The answer, of course, is that this sense of alienation is precisely what we feel in such a circumstance. Where do we turn? How do we get over the humiliation that we must go through? Here we have a profound insight from the Psalter, according to which the only place to turn is to the God who welcomes aliens, the God who understands.
I recently came across a story by Juergen Moltmann in his 2008 autobiography, A Broad Place (Fortress Press). There he talks about his experiences as a nineteen- and twenty-year old prisoner of war at the end of World War II, during which he had been drafted into the Wehrmacht while still a teenager. Sometime at the camp, a chaplain came and brought the men Bibles. In the course of reading the Bible he encountered the gospel of Mark and near its end the plaintive cry of Jesus, “My God, my God, why have you forsaken me?” Moltmann writes about that discovery, “I felt growing within me the conviction: this is someone who understands you completely; who is with you in your cry to God and has felt the same forsakenness you are living in now.
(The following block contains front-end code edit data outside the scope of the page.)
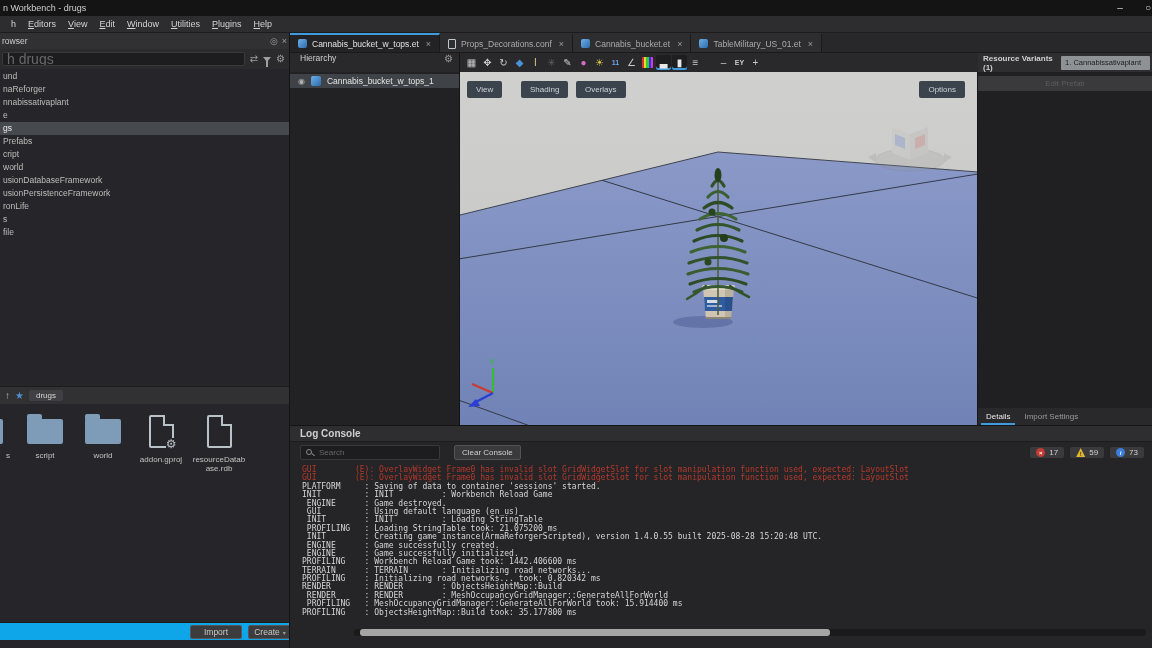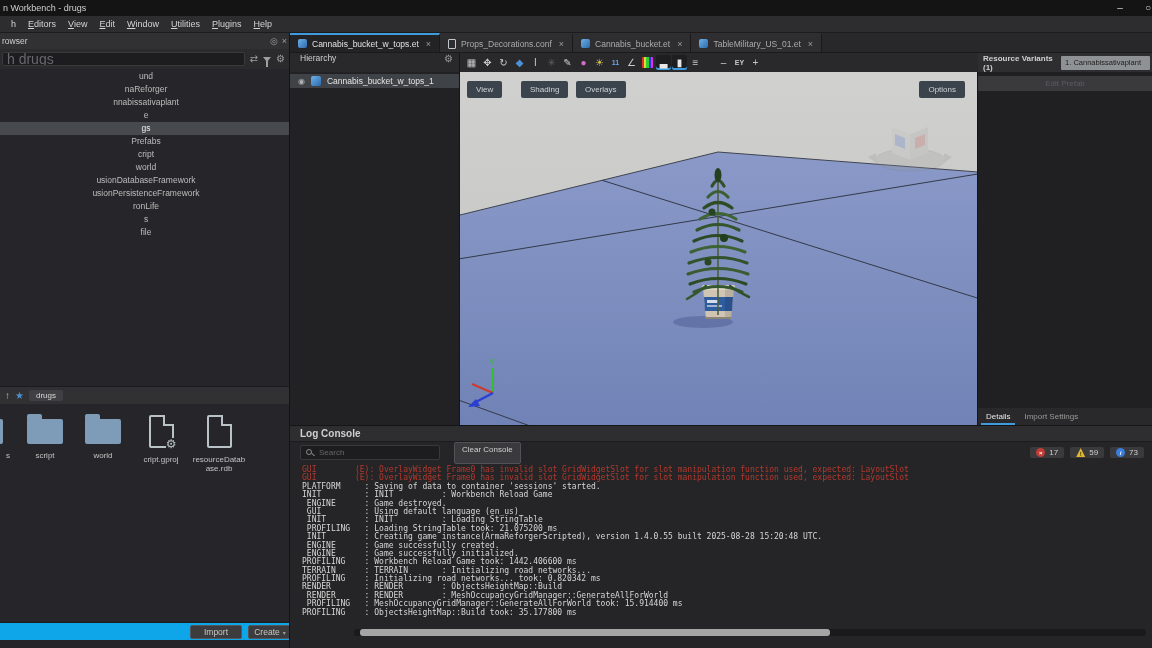--- a/index.html
+++ b/index.html
@@ -38,7 +38,7 @@
     border-top:5px solid #9f9f9f; position:relative; display:inline-block; }
   .funnel::after { content:''; position:absolute; left:-1px; top:-1px; width:2px; height:6px; background:#9f9f9f; }
 
-  .rb-tree { position:absolute; left:0; top:37px; width:100%;text-align:center; }
+  .rb-tree { position:absolute; left:0; top:37px; width:100%; }
   .tree-item { height:13px; line-height:13px; font-size:8.5px; color:#bdbdbd; padding-left:3px; white-space:nowrap; }
   .tree-item.selected { background:#46494d; color:#ececec; }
I began to understand the assailed, forsaken Christ because I knew that he understood me” (p. 30). He understood me.
The singer of Psalm 39 also assumes that God understood him or her and was ready to heal. The psalmist assumes that a request for information about the length of his or her life (or as the medieval commentator Rashi thinks, the length of suffering to be endured as punishment) is reasonable and will find an answer. Appealing to the temporary nature of human existence and thus the inappropriateness of prolonged divine discipline (verses 5, 11 — they form an envelope around the central idea, verses 7-10), the psalm asks for the removal of sin through suffering, seeking to find meaning in the dislocation caused by sin. (The psalm does not assume that all suffering comes as punishment for sin, so we can’t draw too many conclusions here!) The restoration of health and happiness will allow for a meaningful life before God, not a return to sin, because the psalmist has understood reality better and has become a better person. The hospitable God who receives sinners can count on this psalmist to live the gracious life he or she had earlier forsaken.
There is much else to say about repentance, but it is always useful to remember the nature of the One with whom we repent. The God of Israel is neither a cruel tyrant eager to find fault, nor a cavalier ruler ignoring the behavior of now abandoned subjects. Rather, this is a God who cares deeply about humankind and seeks its betterment. Repentance is part of that process of betterment. Hence this psalm and others like it.